Red Hat Enterprise MRG Partners

Amazon

Amazon

Amazon and Red Hat have partnered to support dynamic grid scheduling from Red Hat Enterprise MRG Grid on Amazon Elastic Compute Cloud (Amazon EC2). This cloud-based component is available through the Red Hat Enterprise Linux on Amazon EC2 offering. Amazon EC2, provided by Amazon Web Services, presents a true virtual computing environment, allowing you to use web service interfaces to obtain and boot new server instances within minutes, allowing you to quickly scale capacity, both up and down, as your computing requirements change.

AMD

AMD

AMD and Red Hat have partnered to ensure that Red Hat's implementation of AMQP in MRG Messaging is tested and scaled on AMD's hardware platforms and latest chipsets. Work items include AMQP over TCP and Infiniband interconnectivity allowing for both standard and realtime systems.

Cisco

Cisco

Cisco and Red Hat are working together to make sure that Red Hat's implementation of AMQP and realtime get the most out of the Cisco's latest Network gear. TCP and IB (bonded and unbounded) configurations are tested and optimized on Cisco's latest network gear. Additionally, Cisco and Red Hat have partnered to certify Cisco's AMQP-aware networking hardware with Red Hat Enterprise MRG Messaging.

HP

Intel

HP is pleased to be a Red Hat Enterprise MRG partner. With a broad range of industry standard ProLiant and BladeSystem servers, HP has designed a unified infrastructure aimed at lowering costs and increasing performance through better management, power efficiency, and system design. Combined with Red Hat Enterprise MRG, HP ProLiant and BladeSystem servers deliver greater levels of performance, availability and reliability.

IBM

IBM

IBM has been a long-standing proponent of realtime capabilities and has been closely cooperating with Red Hat in a variety of capacities. From a kernel development perspective, IBM has been actively involved in testing and contributing both fixes and feature enhancements. IBM has developed IBM WebSphere Real Time - the only RTSJ (Real Time Standard Java) certified Linux JVM. The rigorous testing and scalability requirements necessary to successfully pass RTSJ certification is the result of extremely close co-development and testing performed jointly by the IBM and Red Hat teams. The combined offering of Red Hat's realtime kernel paired with IBM's realtime Java runtime represents a unique technology advancement - which has already been selected as the computing platform being deployed in upcoming United States Navy ships. Additionally, IBM and Red Hat have partnered to certify IBM's systems for Red Hat Enterprise MRG's Realtime kernel.

Intel

Intel

Intel and Red Hat are working together to characterize and optimize MRG Messaging, the Red Hat implementation of AMQP, on Intel hardware for standard and realtime deployments. As part of a focus on acceleration of financial messaging, the optimizations are specifically aimed to get the maximum throughput and minimum latency while best utilizing the CPU or relevant hardware in the most efficiently way, identify any hardware optimizations, and to provide performance characterization data. Applied to pre and post trade messaging, the tests will apply use cases to indicate deployment scenarios for AMQP.

Sun

Java

Sun and Red Hat are partnering to ensure that Sun's Java Real-Time System solution on Red Hat Enterprise MRG delivers precise temporal control over the execution of Java software for predictable computing in industries such as aerospace, financial services, industrial automation, telecommunications, as well as in education and scientific research.

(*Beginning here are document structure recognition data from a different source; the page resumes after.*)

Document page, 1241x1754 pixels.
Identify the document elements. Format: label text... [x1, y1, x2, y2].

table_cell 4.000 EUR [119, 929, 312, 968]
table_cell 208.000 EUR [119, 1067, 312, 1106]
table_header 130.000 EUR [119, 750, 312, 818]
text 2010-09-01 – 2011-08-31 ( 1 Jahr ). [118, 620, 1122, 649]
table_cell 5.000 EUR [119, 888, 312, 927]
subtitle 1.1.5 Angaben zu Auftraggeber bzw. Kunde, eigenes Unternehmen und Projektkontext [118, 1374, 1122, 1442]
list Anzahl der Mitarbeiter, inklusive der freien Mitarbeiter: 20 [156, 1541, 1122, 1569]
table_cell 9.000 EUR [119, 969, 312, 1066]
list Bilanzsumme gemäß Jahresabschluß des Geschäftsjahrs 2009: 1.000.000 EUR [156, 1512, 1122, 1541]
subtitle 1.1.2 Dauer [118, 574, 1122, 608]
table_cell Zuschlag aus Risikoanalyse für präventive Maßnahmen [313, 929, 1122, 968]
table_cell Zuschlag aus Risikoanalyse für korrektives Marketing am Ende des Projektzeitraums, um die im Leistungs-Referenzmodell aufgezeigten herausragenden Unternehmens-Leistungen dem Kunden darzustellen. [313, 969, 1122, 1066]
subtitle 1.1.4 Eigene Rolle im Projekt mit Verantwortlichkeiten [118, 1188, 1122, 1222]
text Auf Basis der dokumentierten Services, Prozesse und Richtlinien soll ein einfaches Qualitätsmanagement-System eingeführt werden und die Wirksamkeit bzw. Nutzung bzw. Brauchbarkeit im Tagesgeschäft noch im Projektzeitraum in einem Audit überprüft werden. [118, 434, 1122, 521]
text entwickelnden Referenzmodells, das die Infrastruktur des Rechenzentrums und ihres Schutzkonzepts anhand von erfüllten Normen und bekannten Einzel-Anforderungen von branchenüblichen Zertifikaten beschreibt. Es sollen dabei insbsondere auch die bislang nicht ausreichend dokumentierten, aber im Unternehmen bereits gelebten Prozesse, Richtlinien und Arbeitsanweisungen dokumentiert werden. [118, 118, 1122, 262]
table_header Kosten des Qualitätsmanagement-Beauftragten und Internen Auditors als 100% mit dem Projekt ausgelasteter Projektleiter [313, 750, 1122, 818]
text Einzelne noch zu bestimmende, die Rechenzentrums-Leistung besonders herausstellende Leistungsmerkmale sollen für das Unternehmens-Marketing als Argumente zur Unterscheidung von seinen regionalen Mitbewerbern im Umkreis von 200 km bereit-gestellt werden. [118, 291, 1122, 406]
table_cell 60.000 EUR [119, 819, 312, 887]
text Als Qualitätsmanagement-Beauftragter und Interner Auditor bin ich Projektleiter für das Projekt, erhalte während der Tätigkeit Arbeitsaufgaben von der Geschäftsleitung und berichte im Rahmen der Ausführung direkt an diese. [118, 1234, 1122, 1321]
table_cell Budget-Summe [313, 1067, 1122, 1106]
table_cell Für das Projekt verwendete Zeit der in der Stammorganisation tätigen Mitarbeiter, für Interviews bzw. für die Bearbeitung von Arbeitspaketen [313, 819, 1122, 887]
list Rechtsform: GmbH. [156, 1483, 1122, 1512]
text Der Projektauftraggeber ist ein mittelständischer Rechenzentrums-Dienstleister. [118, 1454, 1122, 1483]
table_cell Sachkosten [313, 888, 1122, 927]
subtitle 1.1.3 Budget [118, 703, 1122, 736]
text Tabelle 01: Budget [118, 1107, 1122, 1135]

University of Wisconsin-Madison

University of Wisconsin-Madison

MRG Grid is based on the Condor Project started and hosted by the University of Wisconsin-Madison. Red Hat and the University of Wisconsin have signed a strategic partnership to release Condor under an OSI License (making it possible to be included in distributions), and co-develop together to bring innovation from the research community to the enterprise. Condor has been in active development and used by a wide community since 1988. Now, based on their joint vision of advancing open source software, Red Hat and the University of Wisconsin are collaborating to add enterprise stability and functionality to Condor, add high throughput computing capabilities to Linux, and ultimately advance and strengthen the Condor project and community.